• _WORK TO BE COMPLETED_
From the entries below, reproduce exactly the lines from the one with "index tip: (344, 228)" through the one with "ring tip: (347, 249)", both included, without images.

• _DATA FOR THE TASK_
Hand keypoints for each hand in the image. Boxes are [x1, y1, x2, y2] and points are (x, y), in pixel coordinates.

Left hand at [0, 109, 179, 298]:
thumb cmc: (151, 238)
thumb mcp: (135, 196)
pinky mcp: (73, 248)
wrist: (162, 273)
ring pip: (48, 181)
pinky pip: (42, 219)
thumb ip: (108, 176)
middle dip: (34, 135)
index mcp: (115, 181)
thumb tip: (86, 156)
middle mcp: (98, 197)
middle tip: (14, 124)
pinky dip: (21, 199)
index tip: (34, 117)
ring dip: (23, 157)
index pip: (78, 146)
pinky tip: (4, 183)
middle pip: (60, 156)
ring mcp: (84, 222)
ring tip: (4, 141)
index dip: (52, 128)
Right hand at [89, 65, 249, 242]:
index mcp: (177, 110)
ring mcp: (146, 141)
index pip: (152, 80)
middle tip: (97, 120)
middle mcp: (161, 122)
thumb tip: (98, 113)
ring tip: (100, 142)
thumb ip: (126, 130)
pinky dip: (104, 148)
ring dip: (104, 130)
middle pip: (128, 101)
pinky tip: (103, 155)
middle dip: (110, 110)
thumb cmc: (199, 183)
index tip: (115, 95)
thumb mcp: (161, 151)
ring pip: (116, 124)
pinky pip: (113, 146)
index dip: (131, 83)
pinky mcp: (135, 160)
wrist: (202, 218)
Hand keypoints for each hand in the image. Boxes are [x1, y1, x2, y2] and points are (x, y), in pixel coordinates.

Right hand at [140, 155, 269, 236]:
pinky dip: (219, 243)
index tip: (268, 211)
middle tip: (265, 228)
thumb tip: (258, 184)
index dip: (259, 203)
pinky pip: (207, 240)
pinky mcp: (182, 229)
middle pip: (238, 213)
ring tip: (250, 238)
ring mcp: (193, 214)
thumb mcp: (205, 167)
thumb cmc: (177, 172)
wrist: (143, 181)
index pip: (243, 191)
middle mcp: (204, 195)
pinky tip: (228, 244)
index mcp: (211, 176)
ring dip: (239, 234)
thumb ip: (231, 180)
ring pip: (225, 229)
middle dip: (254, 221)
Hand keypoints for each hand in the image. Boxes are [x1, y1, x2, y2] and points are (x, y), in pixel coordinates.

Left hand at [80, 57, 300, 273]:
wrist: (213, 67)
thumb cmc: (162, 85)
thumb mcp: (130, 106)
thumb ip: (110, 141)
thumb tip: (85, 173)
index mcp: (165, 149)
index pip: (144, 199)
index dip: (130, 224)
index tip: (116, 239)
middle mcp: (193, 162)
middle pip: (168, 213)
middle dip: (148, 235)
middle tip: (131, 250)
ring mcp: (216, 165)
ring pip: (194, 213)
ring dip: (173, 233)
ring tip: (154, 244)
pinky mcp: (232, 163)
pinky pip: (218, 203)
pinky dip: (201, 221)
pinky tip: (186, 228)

--

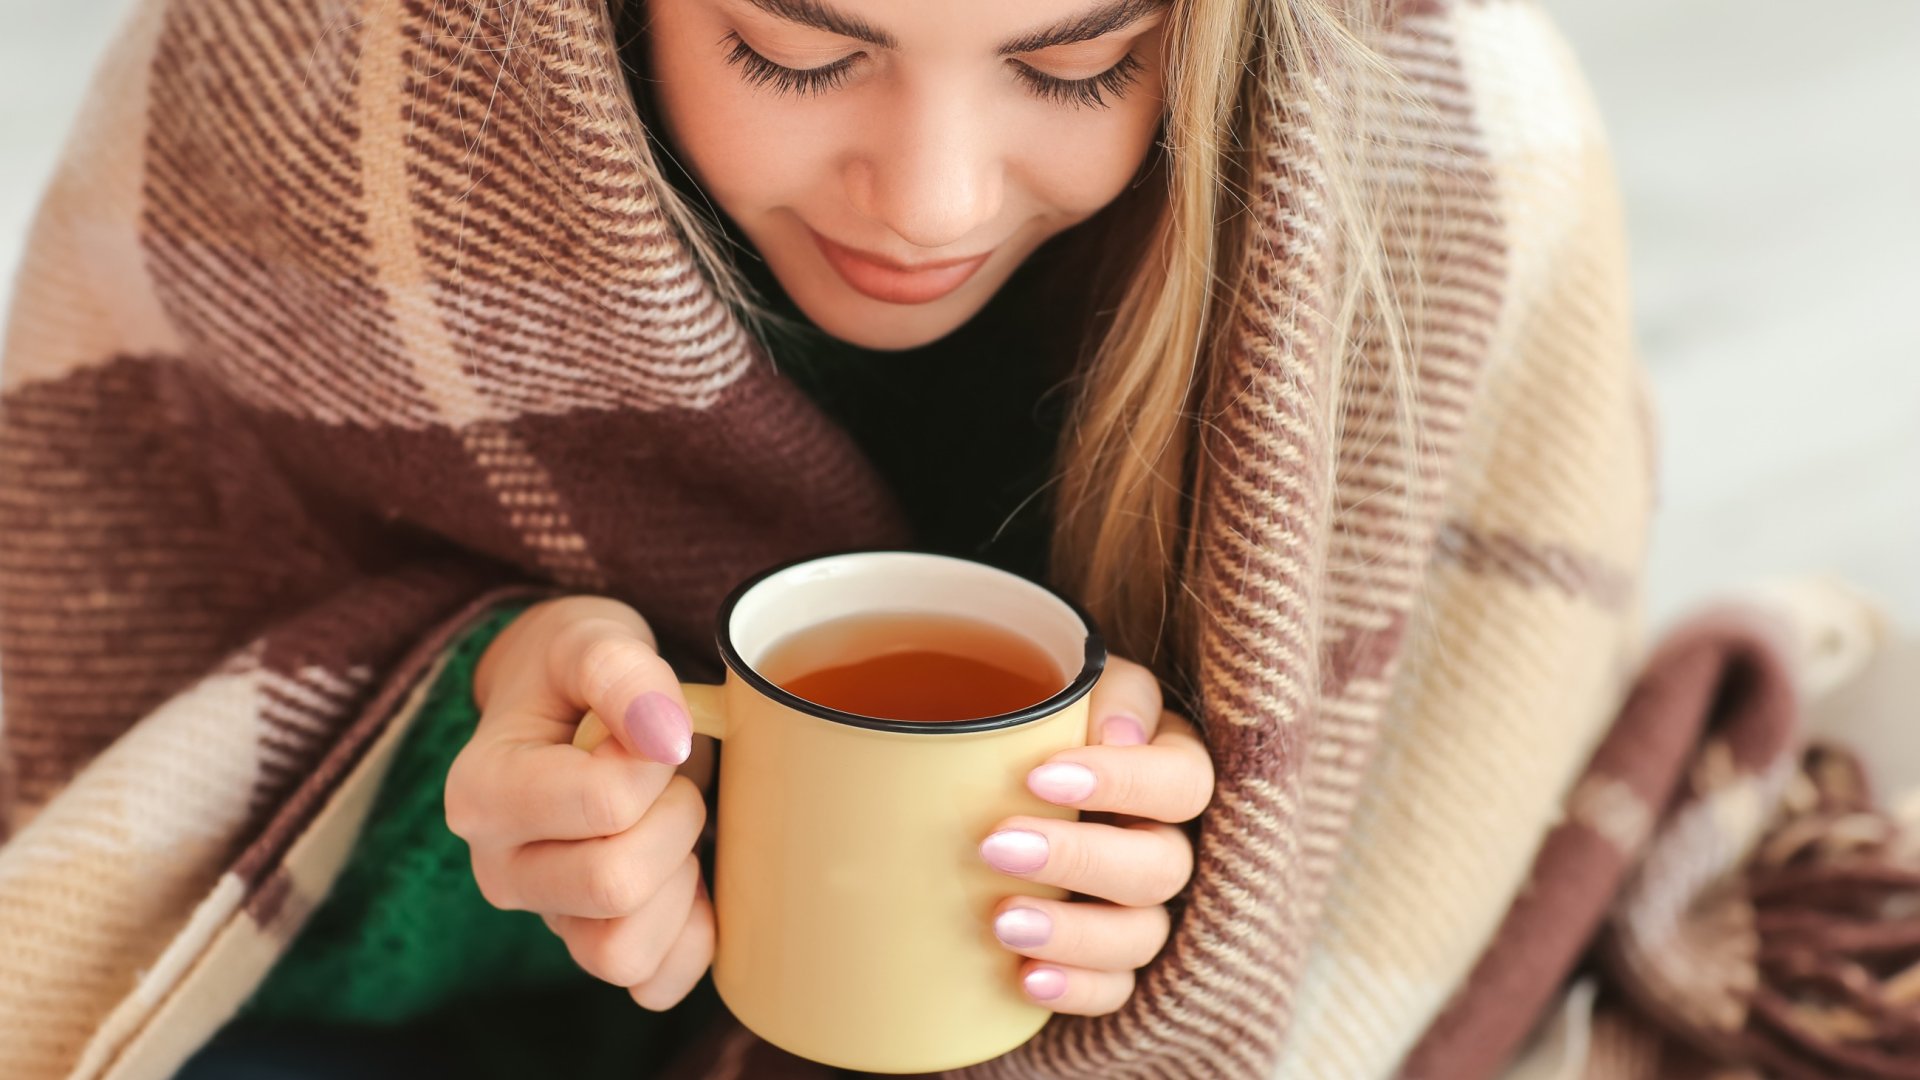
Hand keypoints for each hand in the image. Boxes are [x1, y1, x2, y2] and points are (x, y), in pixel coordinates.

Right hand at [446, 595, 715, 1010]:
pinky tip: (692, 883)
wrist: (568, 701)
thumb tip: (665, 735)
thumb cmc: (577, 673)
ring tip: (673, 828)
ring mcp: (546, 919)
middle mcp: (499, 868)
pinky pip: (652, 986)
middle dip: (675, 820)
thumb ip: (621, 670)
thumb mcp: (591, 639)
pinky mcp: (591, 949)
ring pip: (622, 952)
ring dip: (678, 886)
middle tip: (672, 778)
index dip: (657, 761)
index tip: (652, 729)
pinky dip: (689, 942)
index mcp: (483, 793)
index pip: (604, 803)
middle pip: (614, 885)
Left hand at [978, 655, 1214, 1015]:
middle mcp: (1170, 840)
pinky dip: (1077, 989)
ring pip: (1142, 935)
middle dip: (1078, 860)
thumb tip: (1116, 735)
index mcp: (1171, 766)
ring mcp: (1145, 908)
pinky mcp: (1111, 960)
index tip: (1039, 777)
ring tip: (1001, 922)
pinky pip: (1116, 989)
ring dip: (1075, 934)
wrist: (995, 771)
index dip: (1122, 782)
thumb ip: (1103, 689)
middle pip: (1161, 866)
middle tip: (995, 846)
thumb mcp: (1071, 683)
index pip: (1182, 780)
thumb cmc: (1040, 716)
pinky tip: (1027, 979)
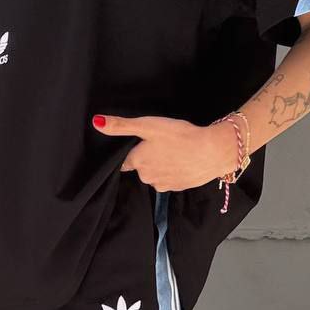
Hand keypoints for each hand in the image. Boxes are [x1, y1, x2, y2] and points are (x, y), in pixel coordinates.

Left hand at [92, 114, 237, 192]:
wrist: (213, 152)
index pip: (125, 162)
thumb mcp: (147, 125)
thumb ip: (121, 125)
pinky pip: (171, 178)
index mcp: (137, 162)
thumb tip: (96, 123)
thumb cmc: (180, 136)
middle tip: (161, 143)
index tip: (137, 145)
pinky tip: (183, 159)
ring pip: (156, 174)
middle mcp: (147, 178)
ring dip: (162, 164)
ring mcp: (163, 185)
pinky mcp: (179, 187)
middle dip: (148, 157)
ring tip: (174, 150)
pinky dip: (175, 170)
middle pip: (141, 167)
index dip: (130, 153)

...

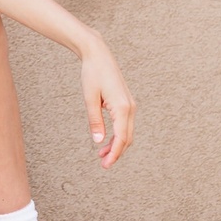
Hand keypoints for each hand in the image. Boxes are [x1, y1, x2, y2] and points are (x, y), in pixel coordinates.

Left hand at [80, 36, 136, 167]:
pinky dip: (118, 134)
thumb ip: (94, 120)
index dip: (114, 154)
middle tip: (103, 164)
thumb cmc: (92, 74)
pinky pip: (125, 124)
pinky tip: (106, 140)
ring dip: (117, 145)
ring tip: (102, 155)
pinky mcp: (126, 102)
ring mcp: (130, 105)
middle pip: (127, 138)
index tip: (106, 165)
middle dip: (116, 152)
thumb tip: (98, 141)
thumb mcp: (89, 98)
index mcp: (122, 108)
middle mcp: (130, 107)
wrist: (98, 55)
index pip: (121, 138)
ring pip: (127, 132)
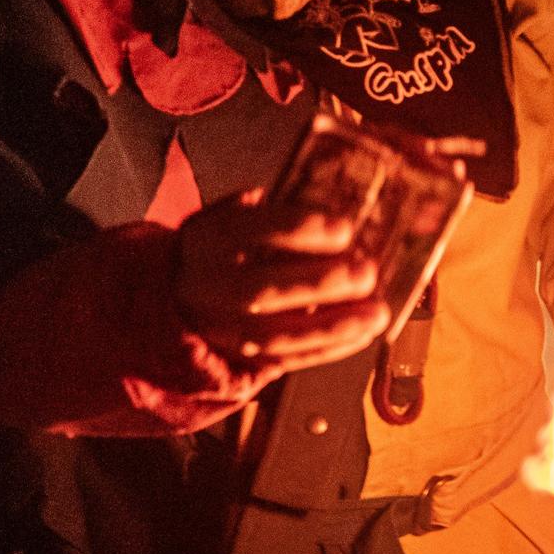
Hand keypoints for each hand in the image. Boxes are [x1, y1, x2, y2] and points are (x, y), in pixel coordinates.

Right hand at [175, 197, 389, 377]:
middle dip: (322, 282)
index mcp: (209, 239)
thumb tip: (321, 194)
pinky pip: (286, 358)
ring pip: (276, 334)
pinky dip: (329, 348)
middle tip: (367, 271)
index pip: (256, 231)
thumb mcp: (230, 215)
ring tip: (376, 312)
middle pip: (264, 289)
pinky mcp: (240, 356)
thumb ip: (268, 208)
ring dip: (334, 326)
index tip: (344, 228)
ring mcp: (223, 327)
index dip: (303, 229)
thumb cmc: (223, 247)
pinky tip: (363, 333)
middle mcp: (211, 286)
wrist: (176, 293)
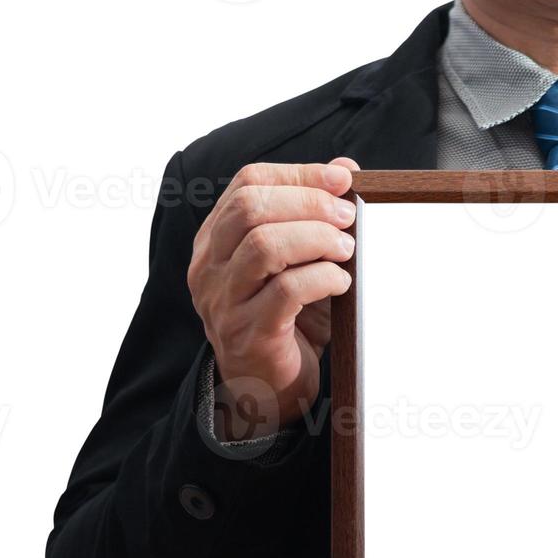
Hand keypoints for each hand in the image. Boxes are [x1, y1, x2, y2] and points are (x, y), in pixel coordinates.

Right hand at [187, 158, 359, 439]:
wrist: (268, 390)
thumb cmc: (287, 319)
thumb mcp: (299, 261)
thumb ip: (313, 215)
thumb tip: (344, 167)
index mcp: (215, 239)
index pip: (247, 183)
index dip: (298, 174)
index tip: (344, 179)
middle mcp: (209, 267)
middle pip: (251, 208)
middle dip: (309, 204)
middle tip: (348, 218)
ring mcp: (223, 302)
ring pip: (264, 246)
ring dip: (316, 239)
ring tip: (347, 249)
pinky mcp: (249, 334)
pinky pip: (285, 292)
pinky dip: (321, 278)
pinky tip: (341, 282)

• _RESULT_
index tip: (344, 228)
ring mcp: (223, 327)
index dip: (303, 229)
thumb cmc: (223, 247)
pinky tip: (363, 333)
middle mcp: (211, 286)
wrist: (176, 293)
Hand keypoints for each hand in the image. Boxes are [x1, y1, x2, y2] and points are (x, y), in pixel coordinates.

Right hand at [187, 158, 359, 439]:
wrist: (268, 390)
thumb cmc: (287, 319)
thumb mcp: (299, 261)
thumb ip: (313, 215)
thumb tip: (344, 167)
index mcp: (215, 239)
index pip: (247, 183)
index dip: (298, 174)
index tip: (344, 179)
middle mcp: (209, 267)
middle pip: (251, 208)
middle dip: (309, 204)
middle tip: (348, 218)
ring mcp: (223, 302)
ring pip: (264, 246)
ring dip: (316, 239)
ring tip: (347, 249)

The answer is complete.